With one hand Hylas clung tight to a knot of mane while, with the other, he cradled three precious, fragile morsels of life. Now and then, Tithonus had to be reminded where they were going;  he was a grasshopper, after all, and even the thought of dying could not hold his attention for long.  The sun was rising and his unrequited love for Dawn dragged on him like instinct drags on migrating birds.  If the Sibyl and Arachne had not been holding tight on to their friend, he would more than once have leapt eastwards out of Hylas’ hand.

  Their delicate little feet, their frail, fibrous bodies tickled his palm.  More unpleasant was the closeness of Xyno astride the horse behind him, the dob-dob of his wet nose, the arms clasped tight around the boy’s waist.  Hylas was under no illusions about the motives of the little fixer-and-fetcher: he was starting to get the measure of Xyno.

   “Still after finding the drink of the gods, Xyno?”

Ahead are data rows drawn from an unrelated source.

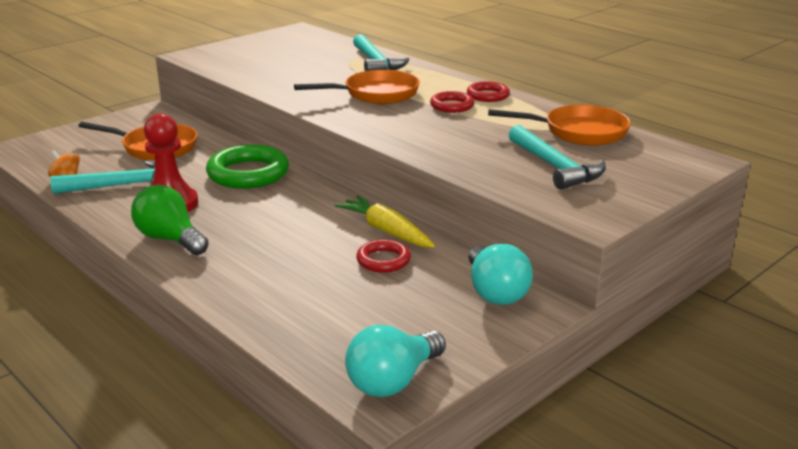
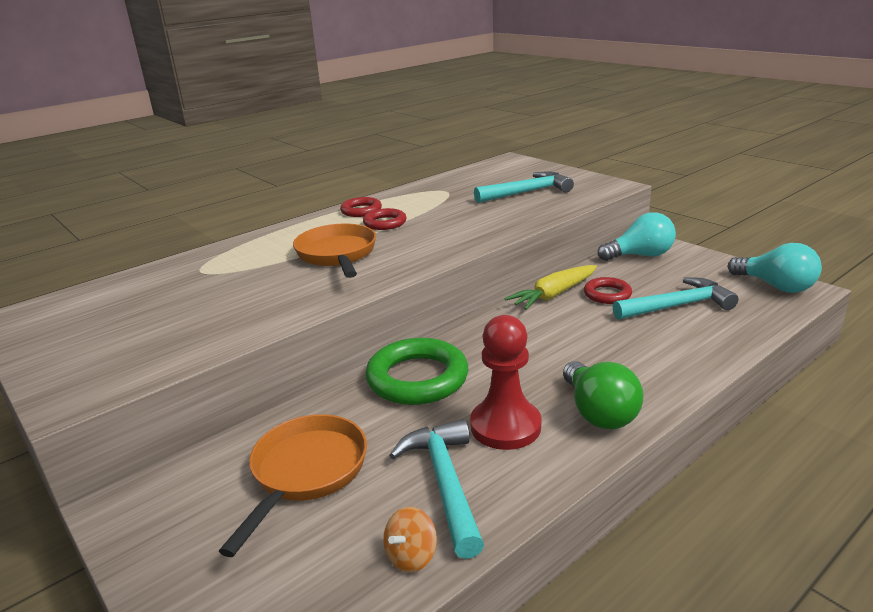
camera: 85 degrees left, 0 degrees up
(170, 239) = (598, 412): green light bulb -> green light bulb turned 60 degrees counterclockwise
(376, 62) = (224, 259): turquoise hammer -> turquoise hammer (677, 306)
(579, 132) = (457, 185): orange pan -> none

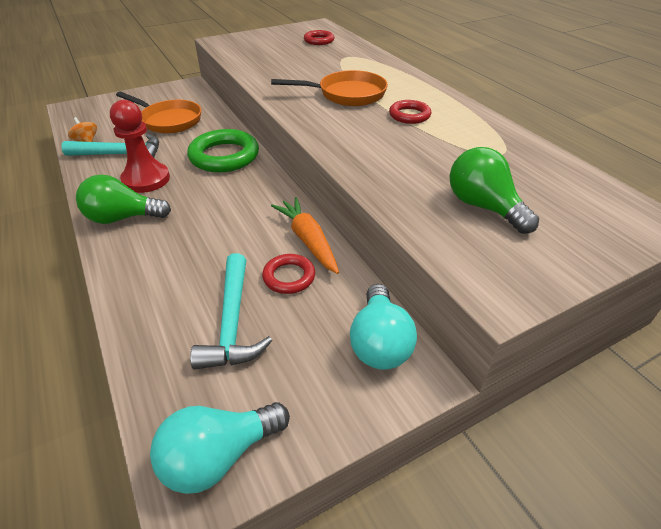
camera: 100 degrees right, 15 degrees up
(361, 210) = (448, 107): red ring -> red ring (319, 40)
(527, 192) = (483, 207): turquoise hammer -> green light bulb
(553, 295) = (308, 240): yellow carrot -> orange carrot

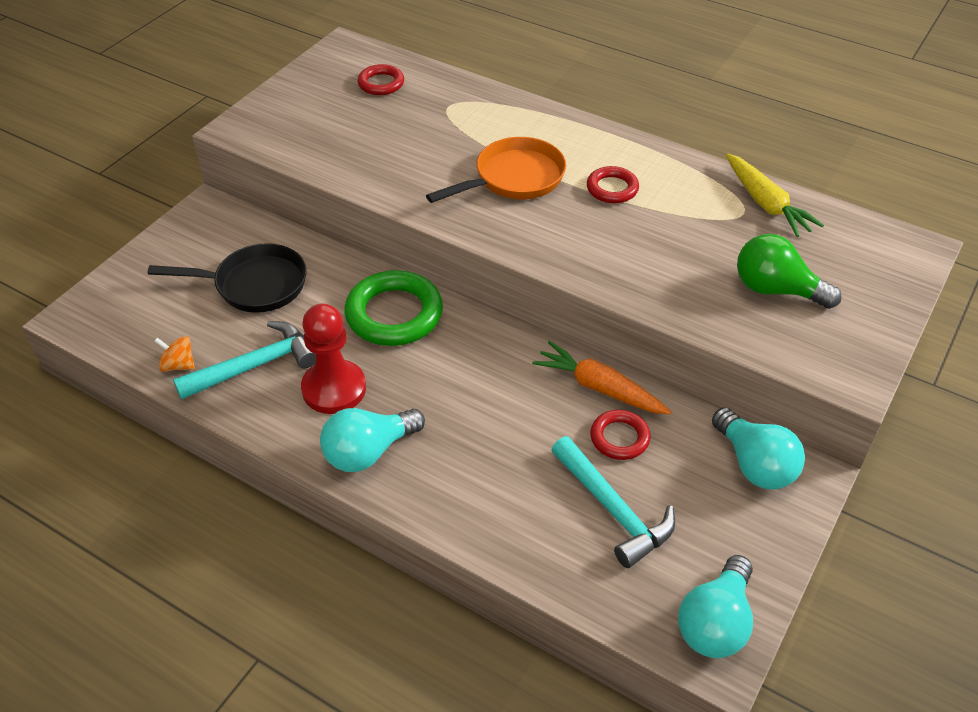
camera: 30 degrees left, 5 degrees up
(123, 218) = (368, 452): green light bulb -> turquoise light bulb
(169, 120) = (255, 285): orange pan -> black pan
(527, 154) = (766, 204): none -> yellow carrot

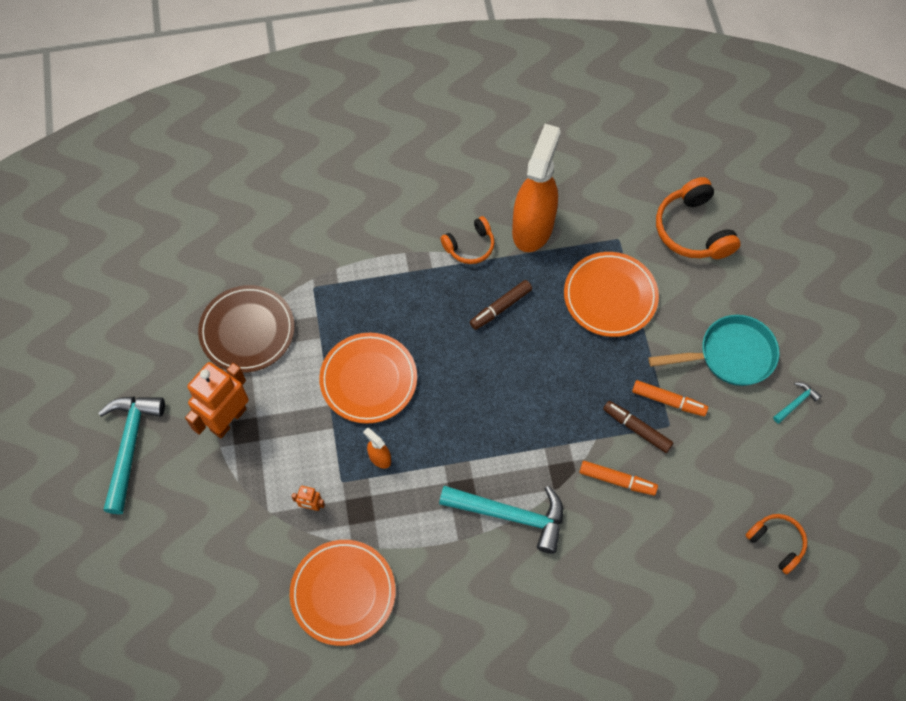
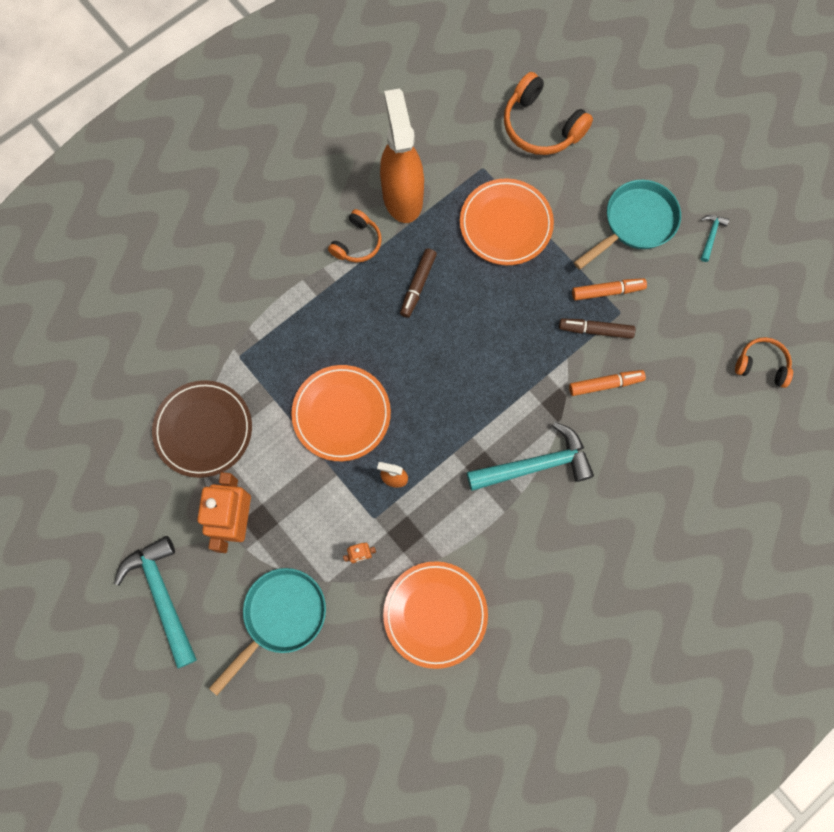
camera: 30 degrees left, 10 degrees up
(213, 518) = (280, 616): none -> turquoise pan

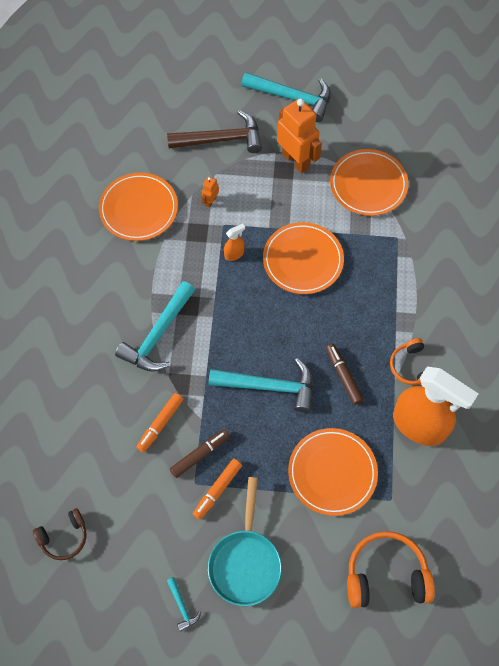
camera: 135 degrees right, 10 degrees down
(203, 430) = (368, 185): brown plate -> orange plate
(280, 616) = (221, 139): turquoise pan -> brown hammer
(486, 332) = (269, 386): none -> turquoise hammer
(761, 365) = (64, 537): orange headphones -> brown headphones

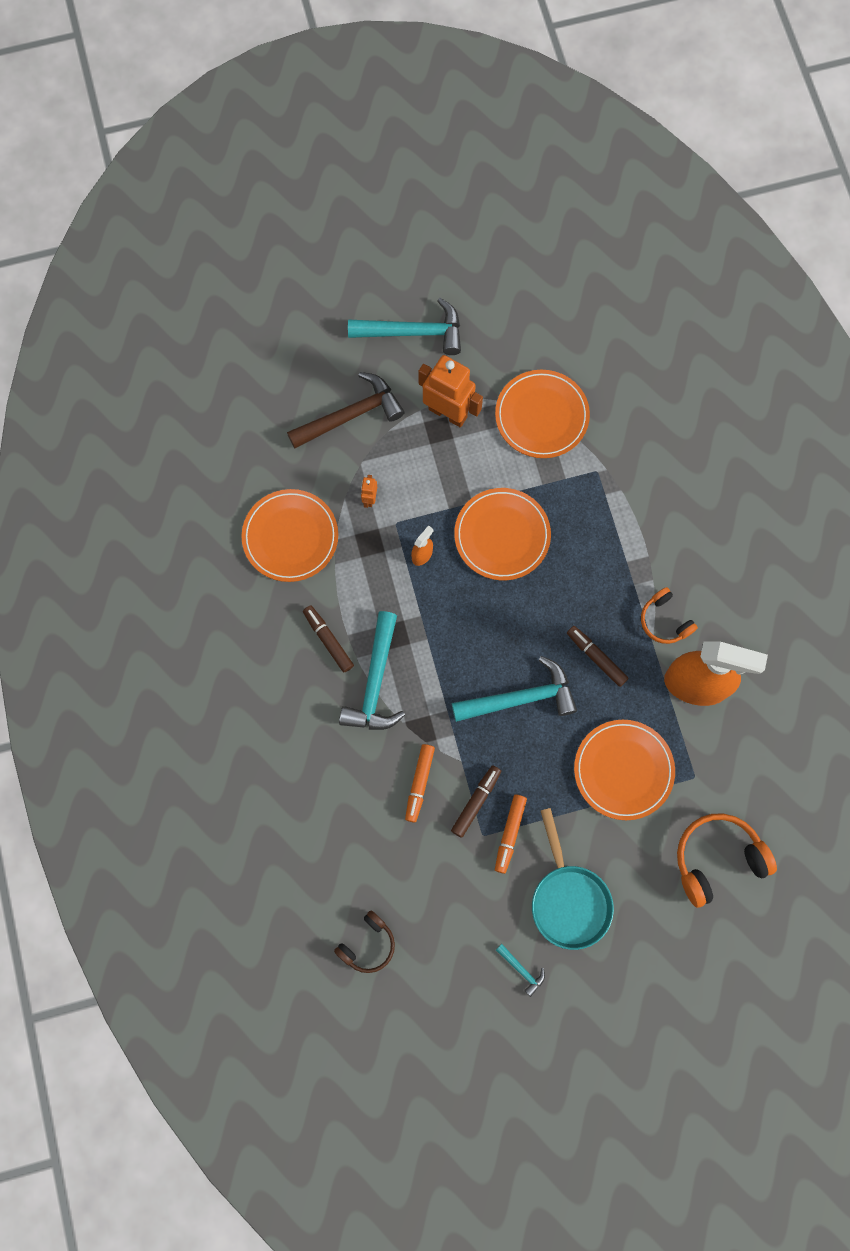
camera: 20 degrees left, 10 degrees up
(135, 292) = (328, 640): none -> brown marker

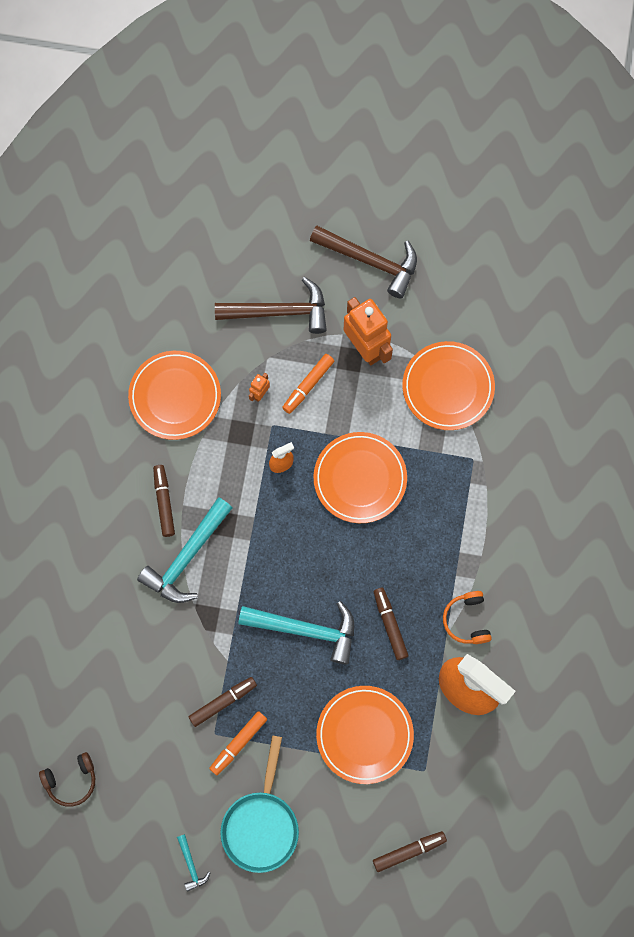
camera: 25 degrees right, 0 degrees up
(413, 332) = (371, 261): turquoise hammer -> brown hammer
(419, 783) = (182, 663): orange marker -> orange marker (308, 385)
(717, 859) = (408, 851): orange headphones -> brown marker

    Xyno’s laugh snuffled in his ear.  “While we’z there.  Where’s the harm in that, say?  Nice little outing to the Spring-of-all- ‘appiness.”

   Hylas was too scared to care.  If only he had been given time to muster his courage, to prepare himself!  If only he had said: I am probably eleven and even if I’m twelve I am mortal and not born for meeting the gods.  He had heard tell there was no air to breathe high up near the sky.  He had heard how the sight of Zeus in his true form, undisguised, was so bright that it scorched away mortals as sunlight scorches  away shadows: to nothing.  How, though, could he say he was afraid?  The three creatures in the hollow of his hand were making the journey fully intending never to return.  However much they wanted to be dead, the actual business of dying must be filling up their heads like the sea filling a ship.

  Arachne was humming a song she had sung once at her loom as she wove wonderful tapestries.  Tithonus was chafing a lovesong from his back legs.  Now and then he asked, Where are we going again?   The Sibyl repeated over and over her mantra of longing, “The Sibyl wants to die.  The Sibyl wants to die.”   Perhaps it was herself she was trying to convince now.

  Pegasus, despite the renewed strength in those magnificent wings, was battling the gusts and eddies of wind that always snag on a mountain peak.  “This far I brought my rider, Bellerephon,” the horse said at once point.  It gave the little fetcher-and-fixer such pleasure, to know he was on track for the elixir of the gods, that Pegasus said no more.  Unhappy memories should not be greeted with a yelp of pleasure and a licking of chops.

  The mountain was so bare and grey – not like the lush valleys at its base. Grey clouds lay strewn about like dirty washing.  Skinny goats with big horns would climb thus far, survey the view and go down again, disappointed by the lack of grass.  A momentary hope flickered through Hylas that the home of the gods stood not on the mountain but somewhere higher, far more lofty, among the towering clouds and solar coronas of the sky above.  Perhaps they would not be able to reach it after all.

  “You are trembling Arachne,” said the Sibyl.

  “With happiness,” said the Weaver.

   “Where are we going again?”

   Pegasus flew into a clammy darkness of cloud that condensed on Hylas’ skin like a thousand tears and made his tunic wringing wet.  Too close to the unseen rock face, the horse scraped one wing against it, and a flurry of feathers burst  out of the mist.

    “Far enough,” said a voice from within Hylas’ hand.  The Sibyl, now with the end in sight, had found her tongue.  “Mortals are forbidden to trespass on the holy mountain.  You, Hylas, have youth and beauty.  You, you dog-faced scratcher of itches, you have time to change for the better.  Turn back and leave us to play our part.”  And with that she flung, between Hylas’ finger and thumb, a coil of gossamer she had been secretly weaving.  Down it slid the Three Insects of Monstro to be instantly swallowed up by the white mist.  Hylas snatched in his hand, but all that returned to his grasp was the clinging thread.   “Do not follow,” came a whisper out of the fog. “We will go on alone.  The gods kill with casual slaughter.  Cherish your lives while they still have colour and beauty.  Shed them only when all sweetness is gone. Take them, Pegasus, and tell our friends. We who are about to die do so with joy.”